Week 40 - Precious moments

Week 40 Picture
You guys ready for your weekly "how is Jay sleeping" update? Spoiler alert. Bad. He's a wonderful little boy but I'm not sure if it's possible to have a baby much worse at than sleeping than ours. The reason for his sleep woes this time are particularly unusual. He's developed in his crawling so quickly that he's started practicing while he's sleeping. Specifically, in the middle of the night he's started sitting up in his sleep and waking himself up in the process. He then starts crying until Kimbre goes back in his room and lays him back down.


It's exhausting. It's been a long time since either Kimbre or I got a full nights sleep. Living day to day life is hard enough without getting any sleep. Fortunately, during the day, he's so much fun to be around that it makes it worth it. Being a parent has been the only thing in my life that has continuously gotten better every week. I just love my little boy so much.


Some moments are particularly special. I got home from work yesterday, opened the front door, and guess who was there to greet me? My little boy. As soon as he heard me come in, his face lit up and he crawled as fast as his stubby little chunk legs could take him, pulled himself up on my leg, and threw his arms up to be picked up with a big goofy smile on his face. Let me tell you, my heart just melted. That feeling is something I hope to never forget.

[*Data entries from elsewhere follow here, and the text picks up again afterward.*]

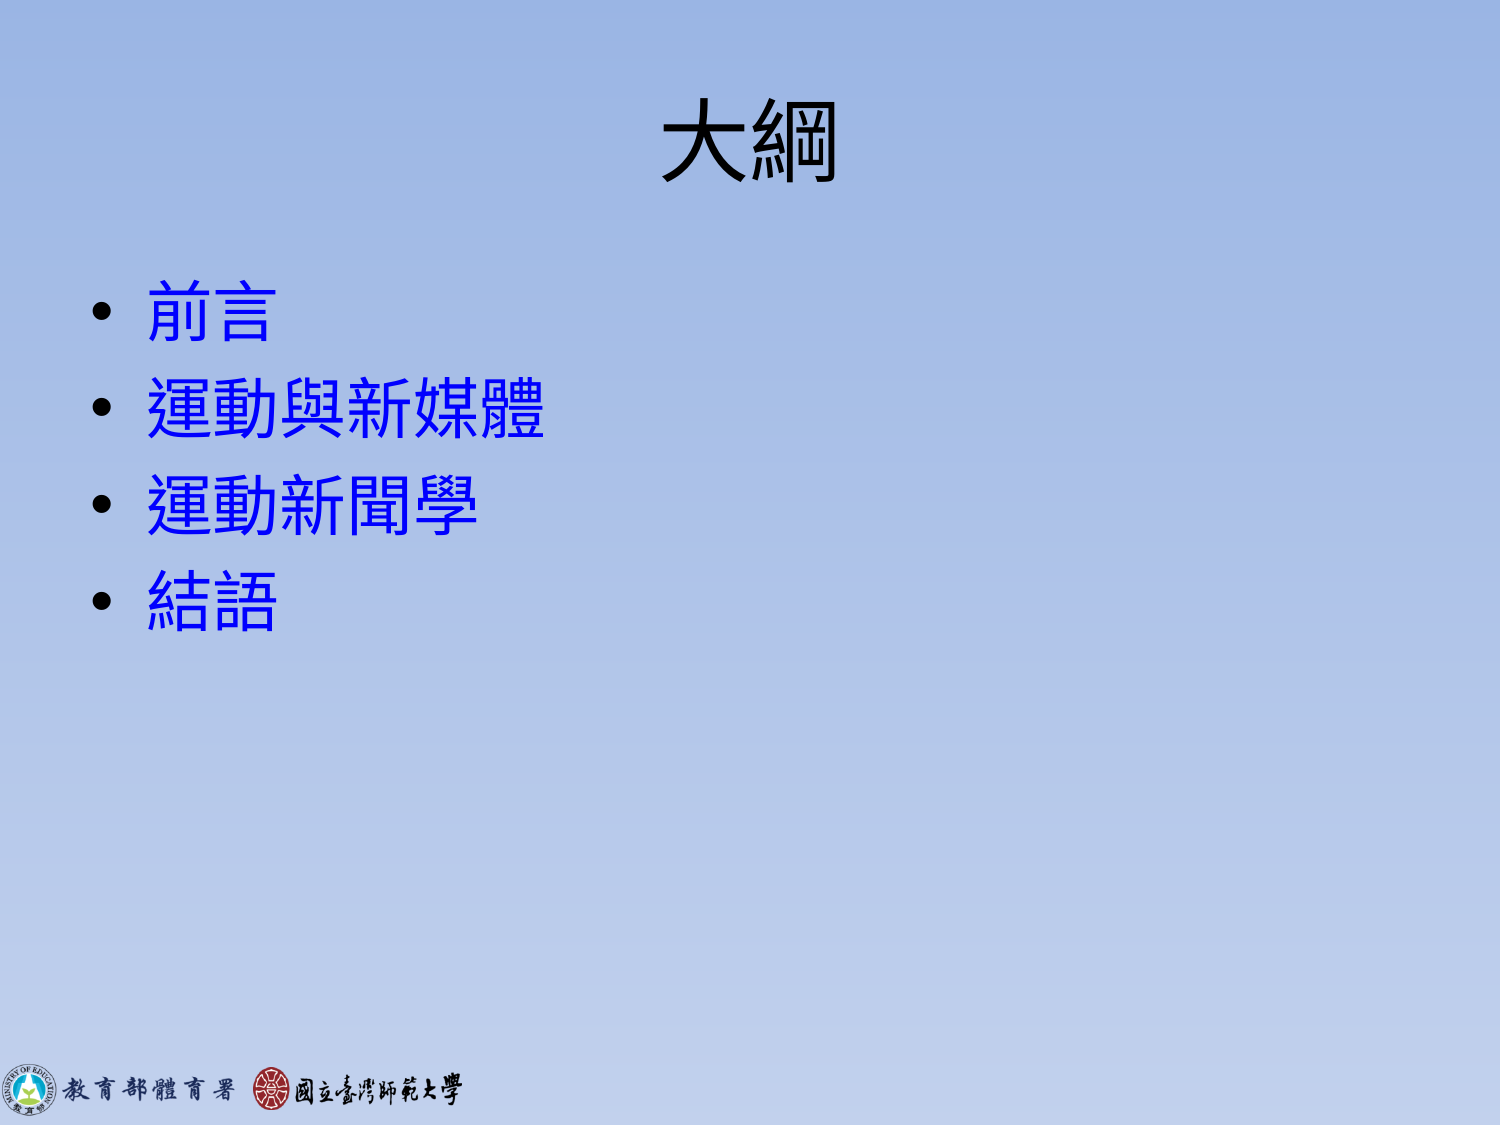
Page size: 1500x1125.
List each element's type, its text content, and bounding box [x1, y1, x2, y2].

title 大綱 [75, 45, 1426, 233]
list 前言 運動與新媒體 運動新聞學 結語 [75, 262, 1426, 1005]
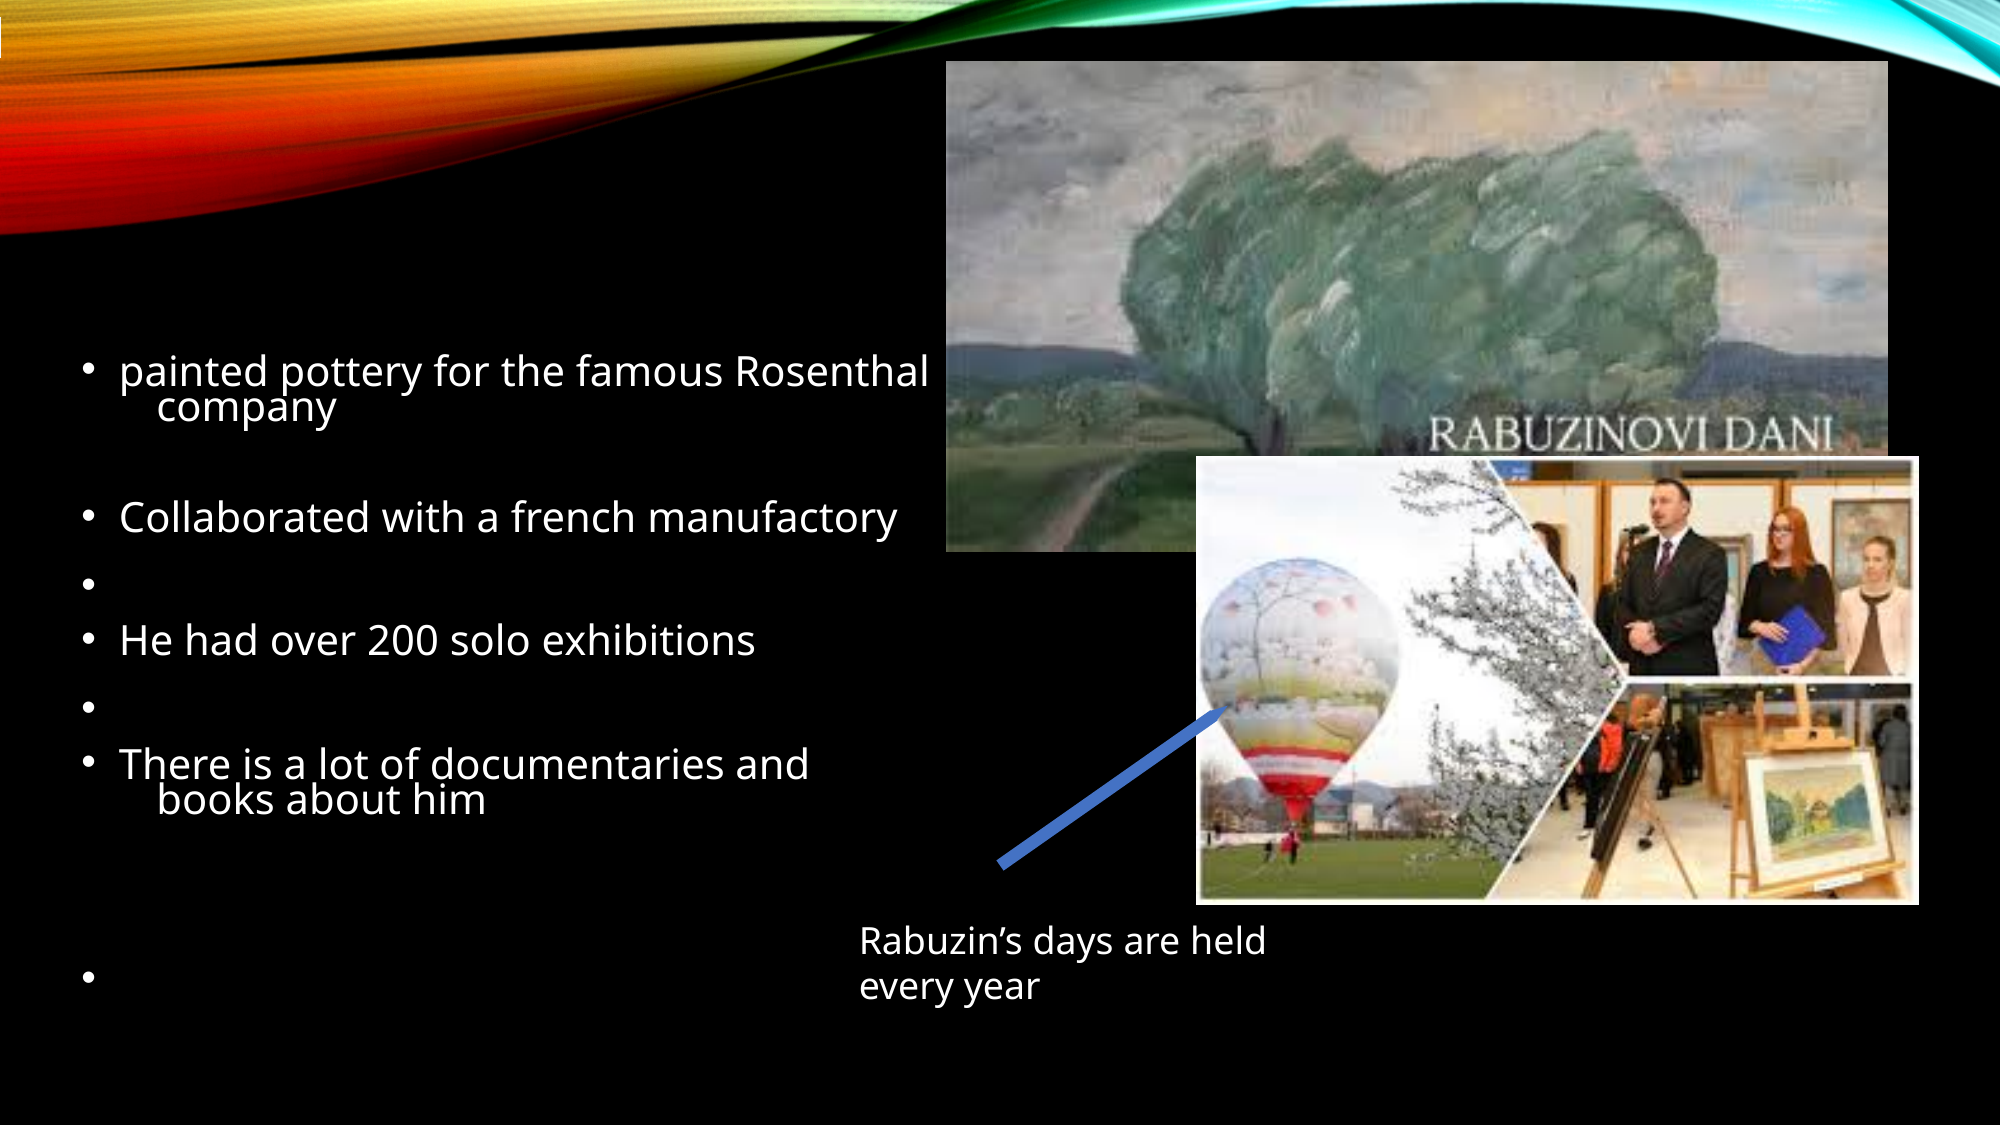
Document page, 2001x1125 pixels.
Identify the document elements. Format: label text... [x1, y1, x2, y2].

list painted pottery for the famous Rosenthal company Collaborated with a french manufactory He had over 200 solo exhibitions There is a lot of documentaries and books about him [66, 350, 947, 1011]
picture [946, 61, 1919, 905]
text_box Rabuzin’s days are held every year [843, 909, 1385, 1016]
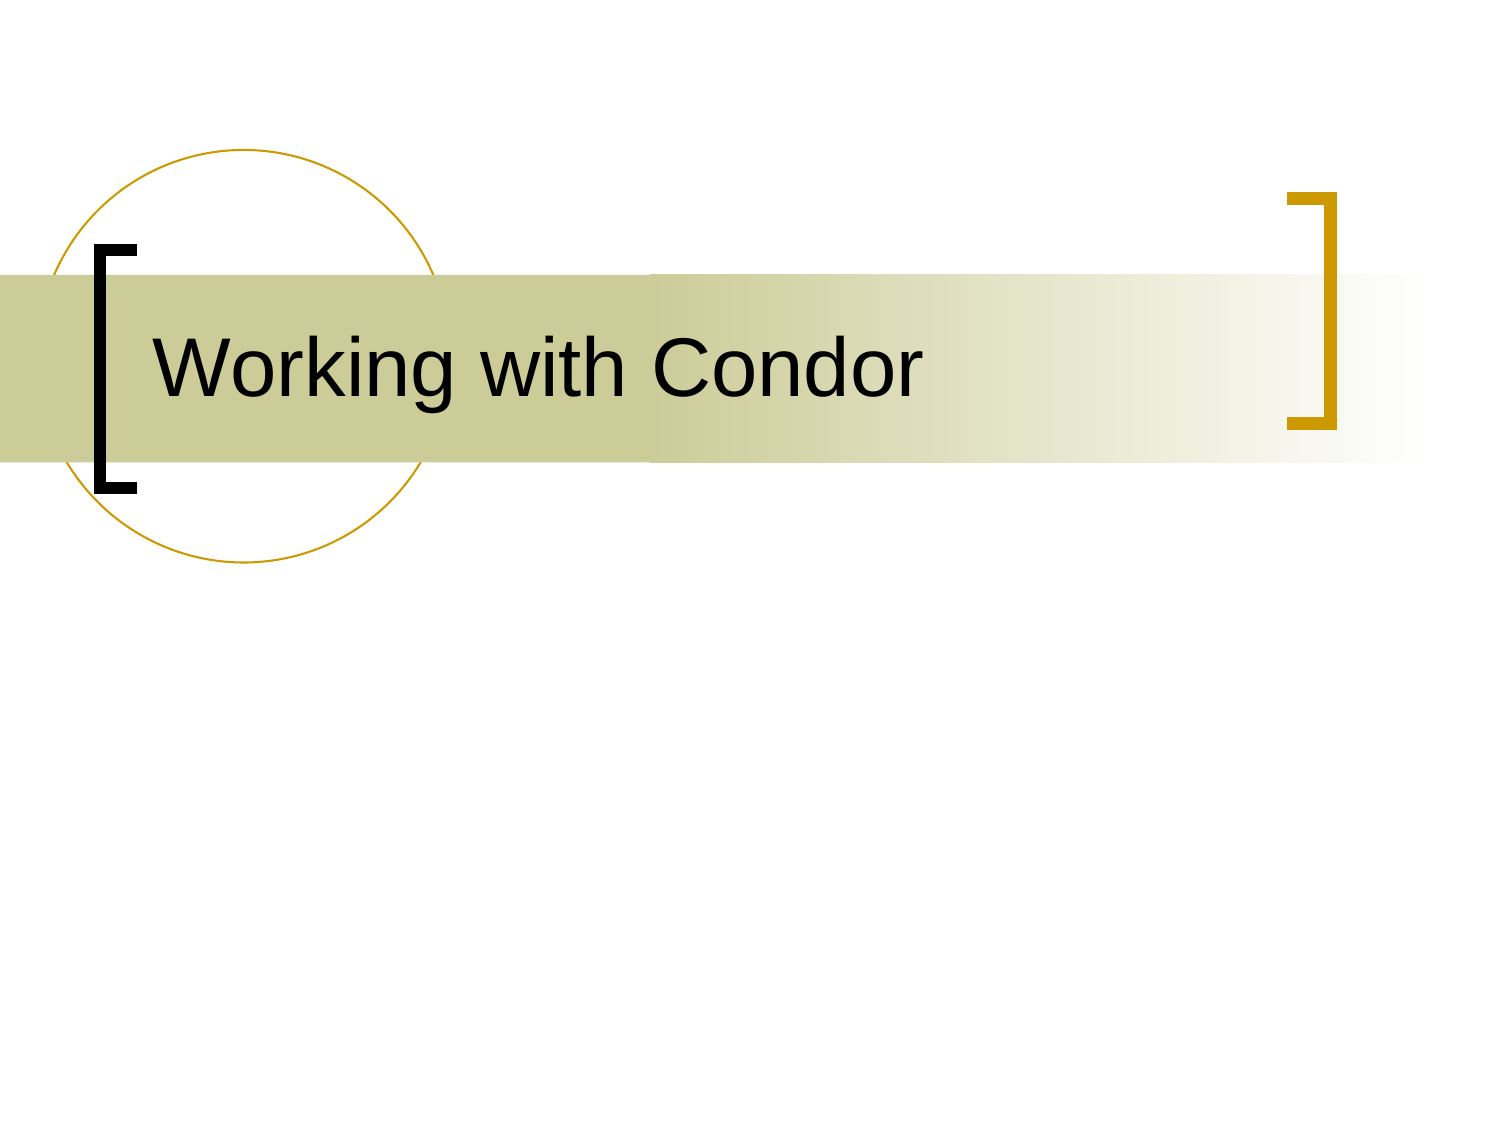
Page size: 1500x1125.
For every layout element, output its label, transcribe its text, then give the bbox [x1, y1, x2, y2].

Tuesday, September 22, 2015

Week 39 - Crawling?

Week 39 Picture
Jay's been in my life so long, I can hardly remember what life was like before I was his dad. It hasn't always been easy, but it's definitely been worth it. My life is so much richer for him being in it. One of the most rewarding things about being a new dad is seeing your little boy continually reach milestone after milestone in his development. 



Most of these, he hits right when he was supposed to, if not a little bit early. However, one exception to this is crawling. We've been waiting for several weeks now for him to start crawling, but he never seemed to show much interest. Weirdly enough, a big reason for this delay is how extremely active he is compared to most kids his age. Because he wants to be everywhere at once, he learned pretty early on that he could navigate the world by "scooching" across the floor like in the video above. As a result, anytime he wants to get going, he just rolls over onto his back and goes for it rather than going through the trouble of learning to crawl. This is fine and all, but because scooching is harder to navigate around objects than is crawling, he expects us to respond quickly when he scooches too far and gets stuck.


Fortunately, over the last week or so he seems like he's starting to figure it out. As you can see in the video above, the insatiable curiosity that constantly drives our little boy has led him to start experimenting with other methods of travel. This impending change, as are most new parent experiences, is simultaneously exciting and terrifying. Crawling means a gradual transition away from our current 24/7 "hold me" baby to a child who can, at least on occasion, entertain himself. However, that possibility opens up a host of new challenges and considerations we have not yet had to navigate. At least there's not much time to get bored!